(Trecho do documento)
Vanguardas europeias: movimentos, principais obras e influências no Brasil

Laura Aidar
Laura Aidar
Arte-educadora, fotógrafa e artista visual
Tempo de leitura: 10 min.

Quando falamos em vanguardas europeias nos referimos a diversos movimentos artísticos que ocorreram no começo do século XX em diferentes países do continente europeu.

Foram vertentes que buscavam uma renovação cultural, apoiando-se na criação artística através de diversas linguagens, sobretudo a pintura.

Integram esse grupo as vanguardas: expressionismo, fauvismo, cubismo, futurismo, dadaísmo e surrealismo, responsáveis por marcar um momento cultural e influenciar a arte que viria a seguir, inclusive em solo brasileiro.

Expressionismo: a representação da angústia

O movimento expressionista ganhou corpo com a criação de um coletivo intitulado Die Brücke (A ponte), idealizado pelos artistas Ernst Kirchner (1880-1938), Erich Heckel (1883-1970) e Karl Schmidt-Rottluff (1884-1976) em 1905 em Dresden, Alemanha.

expressionismo
Rua Dresda (1908), de Ernst Ludwig Kirchner

O grupo tinha como intuito retratar sentimentos intensos, como o medo, a angústia, a ansiedade, a solidão e o desamparo. Por isso, as obras expressionistas têm um caráter pessimista, talvez agressivo e exagerado, com cores contrastantes e pinceladas vigorosas.

Assim, o expressionismo é também um contraponto ao estilo impressionista, positivo e "luminoso", surgido anteriormente.

Artistas importantes para o surgimento da corrente foram Edvard Munch e Vincent Van Gogh, sendo o primeiro considerado precursor da vertente.

Fauvismo: a arbitrariedade cromática

Fauvismo é o nome do movimento que teve como representantes André Derain (1880-1954), Maurice de Vlaminck (1876-1958), Othon Friesz (1879-1949) e Henri Matisse (1869-1954), o mais célebre do grupo.

Nesse estilo de pintura, os artistas buscavam a liberdade na representação das formas e no emprego das cores. As cenas apresentavam figuras simplificadas, nas quais não havia um compromisso com a representação realista.

matisse fauvismo
Harmonia no vermelho (1908), de Henri Matisse

Da mesma forma, o uso cromático era feito de maneira direta, geralmente sem a mescla de pigmentos e degradês. Assim, as obras exibiam cores intensas e puras, empregadas arbitrariamente.

O termo fauvismo é derivado de les fauves, que em francês significa "os feras", ou "os selvagens". O nome foi dado pelo crítico de arte Louis Vauxcelles, que em 1905, visitou o "Salão de Outono", em Paris, e se chocou com as obras desses artistas, apelidando-os pejorativamente de "selvagens".

(Tarefa proposta 1) Copie sem qualquer alteração o trecho dos registros abaixo que vai da linha que contém "On Friday, one" até o fim dos registros, incluindo ambas as extremidades.

(Dados fornecidos)
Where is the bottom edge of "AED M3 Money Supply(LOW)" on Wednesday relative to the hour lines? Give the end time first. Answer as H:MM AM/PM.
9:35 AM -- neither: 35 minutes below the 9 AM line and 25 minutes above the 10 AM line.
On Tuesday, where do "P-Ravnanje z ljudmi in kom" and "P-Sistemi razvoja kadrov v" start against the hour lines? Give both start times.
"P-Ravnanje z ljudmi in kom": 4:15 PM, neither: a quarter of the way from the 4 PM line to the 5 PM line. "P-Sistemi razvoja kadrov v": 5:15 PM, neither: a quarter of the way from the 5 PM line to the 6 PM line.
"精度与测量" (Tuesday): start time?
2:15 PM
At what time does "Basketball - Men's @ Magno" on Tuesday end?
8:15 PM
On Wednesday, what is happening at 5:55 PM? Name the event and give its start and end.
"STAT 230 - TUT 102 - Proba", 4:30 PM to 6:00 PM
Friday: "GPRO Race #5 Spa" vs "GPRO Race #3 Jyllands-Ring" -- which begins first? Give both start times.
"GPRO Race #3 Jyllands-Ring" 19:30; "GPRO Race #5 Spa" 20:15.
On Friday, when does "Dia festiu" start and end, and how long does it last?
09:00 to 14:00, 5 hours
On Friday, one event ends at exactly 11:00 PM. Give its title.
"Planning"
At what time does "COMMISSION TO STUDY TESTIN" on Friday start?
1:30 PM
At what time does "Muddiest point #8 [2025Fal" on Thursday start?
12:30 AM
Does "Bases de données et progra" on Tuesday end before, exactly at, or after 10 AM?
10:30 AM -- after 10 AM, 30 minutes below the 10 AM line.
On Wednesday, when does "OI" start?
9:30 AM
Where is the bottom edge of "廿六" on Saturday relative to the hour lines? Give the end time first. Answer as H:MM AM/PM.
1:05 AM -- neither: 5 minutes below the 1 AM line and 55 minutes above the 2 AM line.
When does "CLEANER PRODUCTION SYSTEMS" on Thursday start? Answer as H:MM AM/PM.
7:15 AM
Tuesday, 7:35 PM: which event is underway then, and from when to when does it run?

(Tarefa proposta 2) Repita fielmente o trecho do texto sobre as vanguardas europeias que vai de "Expressionismo: a representação" até "em Dresden, Alemanha.".

(Resposta redigida 1)
On Friday, one event ends at exactly 11:00 PM. Give its title.
"Planning"
At what time does "COMMISSION TO STUDY TESTIN" on Friday start?
1:30 PM
At what time does "Muddiest point #8 [2025Fal" on Thursday start?
12:30 AM
Does "Bases de données et progra" on Tuesday end before, exactly at, or after 10 AM?
10:30 AM -- after 10 AM, 30 minutes below the 10 AM line.
On Wednesday, when does "OI" start?
9:30 AM
Where is the bottom edge of "廿六" on Saturday relative to the hour lines? Give the end time first. Answer as H:MM AM/PM.
1:05 AM -- neither: 5 minutes below the 1 AM line and 55 minutes above the 2 AM line.
When does "CLEANER PRODUCTION SYSTEMS" on Thursday start? Answer as H:MM AM/PM.
7:15 AM
Tuesday, 7:35 PM: which event is underway then, and from when to when does it run?

(Resposta redigida 2)
Expressionismo: a representação da angústia

O movimento expressionista ganhou corpo com a criação de um coletivo intitulado Die Brücke (A ponte), idealizado pelos artistas Ernst Kirchner (1880-1938), Erich Heckel (1883-1970) e Karl Schmidt-Rottluff (1884-1976) em 1905 em Dresden, Alemanha.